It must take a fair amount of courage to keep on borrowing when one is already leveraged to the hilt. But what Gautam Adani, chairman and founder of the Adani Group, lacks in cash flows he perhaps makes up with his chutzpah.
With Wednesday’s acquisition of Lanco Infratech’s 1,200 MW thermal power plant in Udupi, at a value of R6,000 crore, the net debt to equity at Adani Power could cross 700%, unless there’s some quick infusion of capital.
Moreover, the consolidated gross debt of Adani Enterprises, the group holding company will increase from R72,440 crore at the end of March 2014. While the management has armed itself with an enabling resolution to raise R6,000 crore, it has clarified there’s no concrete plans to raise funds.
While the Udupi plant may appear to have come cheap — the project was completed at a cost of R6,400 crore — the plant has been beset with problems with the regulator having approved a project cost of R5,600 crore and with the Karnataka government not having paid R1,800 crore of dues.
Analysts aren’t convinced it’s a good deal, pointing out that at an equity investment of R2,000 crore, the implied return on equity is a meagre 6%, not factoring in the risk of continued under-recoveries from Karnataka.
Given the approved equity for the project is R1,400 crore, they believe Adani has paid a premium that will lower the returns.
It is possible, however, that the promoters will be able to resolve some of the issues now that the central government is keen to reform the power sector.
Meanwhile, Adani Power’s losses are expected to go up to around Rs 1,100 crore in FY15 on revenues of close to Rs 20,000 crore.
The group’s finances have been stretched for sometime now — it will pay out some Rs 6,600 crore as interest this year — but that doesn’t deter it from acquiring assets. It recently bought Dhamra Port from Larsen & Toubro and the Tata Group for an estimated Rs 5,000 crore.
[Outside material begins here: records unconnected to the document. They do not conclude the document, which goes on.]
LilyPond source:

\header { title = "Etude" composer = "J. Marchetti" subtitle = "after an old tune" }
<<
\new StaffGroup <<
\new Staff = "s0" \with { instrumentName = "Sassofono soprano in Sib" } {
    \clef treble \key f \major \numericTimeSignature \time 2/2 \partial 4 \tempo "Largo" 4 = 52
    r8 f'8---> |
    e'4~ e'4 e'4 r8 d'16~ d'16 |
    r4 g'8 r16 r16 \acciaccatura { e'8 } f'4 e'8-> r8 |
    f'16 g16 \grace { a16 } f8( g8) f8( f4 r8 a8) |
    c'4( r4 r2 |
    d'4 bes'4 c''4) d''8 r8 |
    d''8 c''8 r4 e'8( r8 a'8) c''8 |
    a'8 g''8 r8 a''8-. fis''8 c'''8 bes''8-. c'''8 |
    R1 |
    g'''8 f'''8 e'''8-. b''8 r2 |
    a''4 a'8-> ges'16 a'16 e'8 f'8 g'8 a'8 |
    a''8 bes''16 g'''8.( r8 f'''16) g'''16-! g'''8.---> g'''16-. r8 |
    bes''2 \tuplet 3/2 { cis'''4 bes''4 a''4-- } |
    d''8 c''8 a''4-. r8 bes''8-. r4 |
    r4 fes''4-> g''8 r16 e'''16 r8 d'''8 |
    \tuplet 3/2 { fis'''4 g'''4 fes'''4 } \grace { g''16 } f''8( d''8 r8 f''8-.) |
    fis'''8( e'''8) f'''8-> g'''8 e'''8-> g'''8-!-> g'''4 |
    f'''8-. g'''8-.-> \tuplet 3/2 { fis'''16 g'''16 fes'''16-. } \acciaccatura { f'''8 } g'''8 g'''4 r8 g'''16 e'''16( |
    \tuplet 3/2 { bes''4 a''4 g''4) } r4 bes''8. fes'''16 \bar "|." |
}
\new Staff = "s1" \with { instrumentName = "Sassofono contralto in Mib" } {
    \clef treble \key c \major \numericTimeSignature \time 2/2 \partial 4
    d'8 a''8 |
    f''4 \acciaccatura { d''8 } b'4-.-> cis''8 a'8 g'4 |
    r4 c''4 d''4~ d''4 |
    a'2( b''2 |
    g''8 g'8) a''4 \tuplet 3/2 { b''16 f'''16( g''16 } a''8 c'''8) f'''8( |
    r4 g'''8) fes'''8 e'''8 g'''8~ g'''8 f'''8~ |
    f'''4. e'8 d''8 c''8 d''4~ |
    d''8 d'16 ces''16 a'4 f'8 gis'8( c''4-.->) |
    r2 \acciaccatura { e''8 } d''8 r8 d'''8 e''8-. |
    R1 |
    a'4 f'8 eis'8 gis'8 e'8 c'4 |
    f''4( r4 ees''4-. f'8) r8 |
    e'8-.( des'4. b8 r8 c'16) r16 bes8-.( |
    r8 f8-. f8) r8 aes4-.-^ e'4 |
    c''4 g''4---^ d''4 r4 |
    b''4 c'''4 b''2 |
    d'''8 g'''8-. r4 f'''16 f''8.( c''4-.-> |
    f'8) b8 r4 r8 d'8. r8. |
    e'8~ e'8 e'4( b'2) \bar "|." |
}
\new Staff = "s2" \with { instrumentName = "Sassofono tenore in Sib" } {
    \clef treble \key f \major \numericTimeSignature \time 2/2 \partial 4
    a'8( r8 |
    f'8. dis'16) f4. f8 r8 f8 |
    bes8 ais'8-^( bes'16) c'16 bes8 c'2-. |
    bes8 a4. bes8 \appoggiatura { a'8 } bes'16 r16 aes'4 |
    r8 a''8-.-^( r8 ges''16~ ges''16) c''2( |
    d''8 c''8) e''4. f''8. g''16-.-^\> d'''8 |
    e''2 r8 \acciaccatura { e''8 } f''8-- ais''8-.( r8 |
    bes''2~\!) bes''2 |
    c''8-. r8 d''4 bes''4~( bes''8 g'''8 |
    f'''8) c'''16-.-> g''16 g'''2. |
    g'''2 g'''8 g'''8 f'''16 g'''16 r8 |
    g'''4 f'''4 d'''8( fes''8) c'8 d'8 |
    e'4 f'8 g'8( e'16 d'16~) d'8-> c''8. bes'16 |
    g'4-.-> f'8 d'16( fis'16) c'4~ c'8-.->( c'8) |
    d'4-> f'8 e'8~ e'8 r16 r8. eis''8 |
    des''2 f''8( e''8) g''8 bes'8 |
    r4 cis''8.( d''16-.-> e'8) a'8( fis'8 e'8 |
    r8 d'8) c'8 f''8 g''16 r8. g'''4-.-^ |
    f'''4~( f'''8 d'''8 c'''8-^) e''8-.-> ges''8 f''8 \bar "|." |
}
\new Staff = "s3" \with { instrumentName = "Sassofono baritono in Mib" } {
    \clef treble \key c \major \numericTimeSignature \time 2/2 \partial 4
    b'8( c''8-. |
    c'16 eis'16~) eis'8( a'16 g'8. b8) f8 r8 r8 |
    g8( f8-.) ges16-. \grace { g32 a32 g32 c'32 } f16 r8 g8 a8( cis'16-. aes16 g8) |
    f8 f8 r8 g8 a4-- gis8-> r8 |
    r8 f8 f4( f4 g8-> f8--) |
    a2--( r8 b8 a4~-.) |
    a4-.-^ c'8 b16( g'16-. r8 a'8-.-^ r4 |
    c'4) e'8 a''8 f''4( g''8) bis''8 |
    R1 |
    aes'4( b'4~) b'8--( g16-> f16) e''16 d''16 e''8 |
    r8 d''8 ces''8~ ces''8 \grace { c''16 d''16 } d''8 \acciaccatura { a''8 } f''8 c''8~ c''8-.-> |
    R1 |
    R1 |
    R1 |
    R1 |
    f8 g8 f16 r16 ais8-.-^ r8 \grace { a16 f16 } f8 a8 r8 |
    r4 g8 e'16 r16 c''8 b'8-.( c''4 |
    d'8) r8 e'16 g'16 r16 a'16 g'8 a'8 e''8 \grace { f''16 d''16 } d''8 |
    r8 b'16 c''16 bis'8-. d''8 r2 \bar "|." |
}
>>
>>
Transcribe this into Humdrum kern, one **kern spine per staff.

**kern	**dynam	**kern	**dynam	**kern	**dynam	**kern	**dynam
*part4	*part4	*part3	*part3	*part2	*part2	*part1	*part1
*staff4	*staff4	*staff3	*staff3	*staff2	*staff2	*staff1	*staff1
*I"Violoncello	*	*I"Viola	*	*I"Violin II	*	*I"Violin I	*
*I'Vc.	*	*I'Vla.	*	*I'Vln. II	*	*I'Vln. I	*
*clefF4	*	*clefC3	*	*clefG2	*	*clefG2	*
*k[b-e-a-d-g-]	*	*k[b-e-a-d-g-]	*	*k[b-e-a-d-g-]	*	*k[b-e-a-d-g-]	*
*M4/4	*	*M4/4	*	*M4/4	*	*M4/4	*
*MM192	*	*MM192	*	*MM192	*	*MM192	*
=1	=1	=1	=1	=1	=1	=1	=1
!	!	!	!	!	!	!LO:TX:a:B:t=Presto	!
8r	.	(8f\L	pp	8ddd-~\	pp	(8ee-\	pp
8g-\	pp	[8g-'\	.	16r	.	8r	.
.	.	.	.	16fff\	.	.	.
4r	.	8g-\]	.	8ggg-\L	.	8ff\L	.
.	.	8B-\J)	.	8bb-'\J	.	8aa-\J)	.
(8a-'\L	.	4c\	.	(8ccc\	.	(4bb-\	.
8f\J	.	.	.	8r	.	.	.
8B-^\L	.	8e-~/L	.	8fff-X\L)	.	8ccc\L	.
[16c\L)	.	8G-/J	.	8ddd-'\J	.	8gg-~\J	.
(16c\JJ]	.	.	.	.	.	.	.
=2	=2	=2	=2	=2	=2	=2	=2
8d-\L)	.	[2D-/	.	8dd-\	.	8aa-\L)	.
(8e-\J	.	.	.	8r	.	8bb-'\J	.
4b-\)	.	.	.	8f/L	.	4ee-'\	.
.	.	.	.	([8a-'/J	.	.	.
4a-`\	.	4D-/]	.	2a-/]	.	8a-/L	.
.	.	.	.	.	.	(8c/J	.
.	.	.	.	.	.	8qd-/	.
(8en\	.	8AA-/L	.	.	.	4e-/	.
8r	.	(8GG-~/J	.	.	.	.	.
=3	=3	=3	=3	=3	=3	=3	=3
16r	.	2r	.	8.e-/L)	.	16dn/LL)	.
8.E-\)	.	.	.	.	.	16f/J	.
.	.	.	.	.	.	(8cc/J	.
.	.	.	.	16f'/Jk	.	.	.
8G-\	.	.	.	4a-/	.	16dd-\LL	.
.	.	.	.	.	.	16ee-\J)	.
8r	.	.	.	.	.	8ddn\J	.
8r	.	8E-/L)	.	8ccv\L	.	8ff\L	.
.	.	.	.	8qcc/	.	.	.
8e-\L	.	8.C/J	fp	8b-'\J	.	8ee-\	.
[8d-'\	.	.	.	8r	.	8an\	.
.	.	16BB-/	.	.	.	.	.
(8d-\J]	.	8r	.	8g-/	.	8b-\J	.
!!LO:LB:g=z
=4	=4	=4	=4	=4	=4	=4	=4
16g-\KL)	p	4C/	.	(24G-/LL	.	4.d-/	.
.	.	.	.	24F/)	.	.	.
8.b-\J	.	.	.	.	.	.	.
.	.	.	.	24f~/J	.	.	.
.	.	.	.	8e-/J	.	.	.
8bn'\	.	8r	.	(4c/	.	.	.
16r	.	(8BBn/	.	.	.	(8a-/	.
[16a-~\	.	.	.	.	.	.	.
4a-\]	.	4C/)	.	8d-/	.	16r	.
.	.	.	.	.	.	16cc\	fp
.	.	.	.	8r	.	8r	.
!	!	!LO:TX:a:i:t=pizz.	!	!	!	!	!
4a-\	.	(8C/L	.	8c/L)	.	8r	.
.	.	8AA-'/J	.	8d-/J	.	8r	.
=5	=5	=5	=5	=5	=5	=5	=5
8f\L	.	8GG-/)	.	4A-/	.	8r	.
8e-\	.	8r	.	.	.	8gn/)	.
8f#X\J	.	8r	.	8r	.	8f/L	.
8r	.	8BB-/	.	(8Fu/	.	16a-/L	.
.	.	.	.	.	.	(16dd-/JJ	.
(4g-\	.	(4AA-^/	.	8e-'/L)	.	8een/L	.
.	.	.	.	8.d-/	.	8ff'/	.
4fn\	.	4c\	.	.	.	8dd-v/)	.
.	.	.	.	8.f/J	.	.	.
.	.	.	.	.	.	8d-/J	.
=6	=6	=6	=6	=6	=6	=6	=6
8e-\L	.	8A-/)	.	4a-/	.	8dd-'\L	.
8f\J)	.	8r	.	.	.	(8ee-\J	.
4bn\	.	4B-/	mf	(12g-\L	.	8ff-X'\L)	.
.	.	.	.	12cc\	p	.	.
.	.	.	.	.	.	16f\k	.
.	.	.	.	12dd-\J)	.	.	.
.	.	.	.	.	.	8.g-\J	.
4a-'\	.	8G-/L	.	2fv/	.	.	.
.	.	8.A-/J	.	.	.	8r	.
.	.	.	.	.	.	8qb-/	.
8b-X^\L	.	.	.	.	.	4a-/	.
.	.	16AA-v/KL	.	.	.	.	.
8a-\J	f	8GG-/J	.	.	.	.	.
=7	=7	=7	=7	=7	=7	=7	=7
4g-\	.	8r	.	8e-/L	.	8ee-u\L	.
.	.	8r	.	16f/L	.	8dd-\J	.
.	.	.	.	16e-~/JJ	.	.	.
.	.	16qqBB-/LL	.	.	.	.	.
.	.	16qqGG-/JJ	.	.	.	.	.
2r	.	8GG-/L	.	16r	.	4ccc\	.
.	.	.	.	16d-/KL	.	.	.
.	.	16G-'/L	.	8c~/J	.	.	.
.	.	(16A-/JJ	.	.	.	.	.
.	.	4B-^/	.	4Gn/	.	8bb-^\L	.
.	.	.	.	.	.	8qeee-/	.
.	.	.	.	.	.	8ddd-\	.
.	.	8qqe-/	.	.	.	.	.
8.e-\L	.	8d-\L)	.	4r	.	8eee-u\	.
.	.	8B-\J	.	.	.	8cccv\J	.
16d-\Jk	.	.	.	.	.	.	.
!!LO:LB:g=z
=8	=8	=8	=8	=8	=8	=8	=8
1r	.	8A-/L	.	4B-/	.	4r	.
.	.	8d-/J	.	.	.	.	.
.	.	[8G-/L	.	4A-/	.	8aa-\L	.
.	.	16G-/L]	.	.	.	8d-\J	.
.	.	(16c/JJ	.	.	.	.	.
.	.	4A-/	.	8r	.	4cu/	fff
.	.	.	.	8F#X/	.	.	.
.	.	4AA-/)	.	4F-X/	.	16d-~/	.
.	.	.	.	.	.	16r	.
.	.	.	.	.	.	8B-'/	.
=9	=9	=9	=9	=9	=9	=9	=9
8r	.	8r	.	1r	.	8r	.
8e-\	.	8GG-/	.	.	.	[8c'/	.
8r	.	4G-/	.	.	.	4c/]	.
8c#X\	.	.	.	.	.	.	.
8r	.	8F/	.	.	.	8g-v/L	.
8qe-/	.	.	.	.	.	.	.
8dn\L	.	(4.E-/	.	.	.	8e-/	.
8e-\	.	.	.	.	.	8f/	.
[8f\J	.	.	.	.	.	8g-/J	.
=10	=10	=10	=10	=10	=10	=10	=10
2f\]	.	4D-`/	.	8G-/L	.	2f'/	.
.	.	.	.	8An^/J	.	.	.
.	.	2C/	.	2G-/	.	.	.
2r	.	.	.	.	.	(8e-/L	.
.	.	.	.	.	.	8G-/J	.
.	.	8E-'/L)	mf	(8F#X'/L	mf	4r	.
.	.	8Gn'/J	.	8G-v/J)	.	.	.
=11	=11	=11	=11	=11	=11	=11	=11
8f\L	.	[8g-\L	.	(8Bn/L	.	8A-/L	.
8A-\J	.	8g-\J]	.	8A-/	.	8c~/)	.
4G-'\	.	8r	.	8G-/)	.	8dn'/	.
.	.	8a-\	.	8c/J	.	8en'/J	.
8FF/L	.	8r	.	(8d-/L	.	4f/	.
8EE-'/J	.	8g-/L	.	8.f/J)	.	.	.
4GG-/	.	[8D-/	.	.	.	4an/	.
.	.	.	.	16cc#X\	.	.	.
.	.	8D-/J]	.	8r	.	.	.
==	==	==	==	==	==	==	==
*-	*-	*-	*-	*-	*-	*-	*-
Indeed, the group makes no secret of its ambitions. It says it wants to generate 20,000 MW of power by 2020 and with the acquisition of the 1,200MW Udupi power plant would have over 10,000 MW. The group is understood to have made a bid for JP Groups’ hydro-power portfolio, bought by Reliance Power at an enterprise value of Rs 12,000 crore. While there are some concerns about the power piece — how much compensatory tariff it will get, for instance, for the Mundra and Tiroda plants — the business should do well with a little help from regulators
However, the buyout, in May 2011, of the Abbot Point coal terminal in Australia appears to have run into trouble with environmentalists. Moreover, the fall in coal prices to $70 per tonne from $120 per tonne when the terminal was acquired, and the drop in coal traffic, appear to have changed the economics of the venture. The management told analysts recently the the family may sell a part of its stake to fund the capital expenditure for the port.
The management has also pegged capital expenditure at $4 billion for the Carmichael mines, which was approved in May and which has an estimated capacity 60 million tonnes; the port and rail investments are to be incurred by the family.
Adani Ports has a strong portfolio of projects on the Indian west coast other than the flagship Mundra port — a mix of brownfield port development and also as terminal operator at the major ports. This is one business where margins are expected to stay at over 61%, leaving cash flows strong.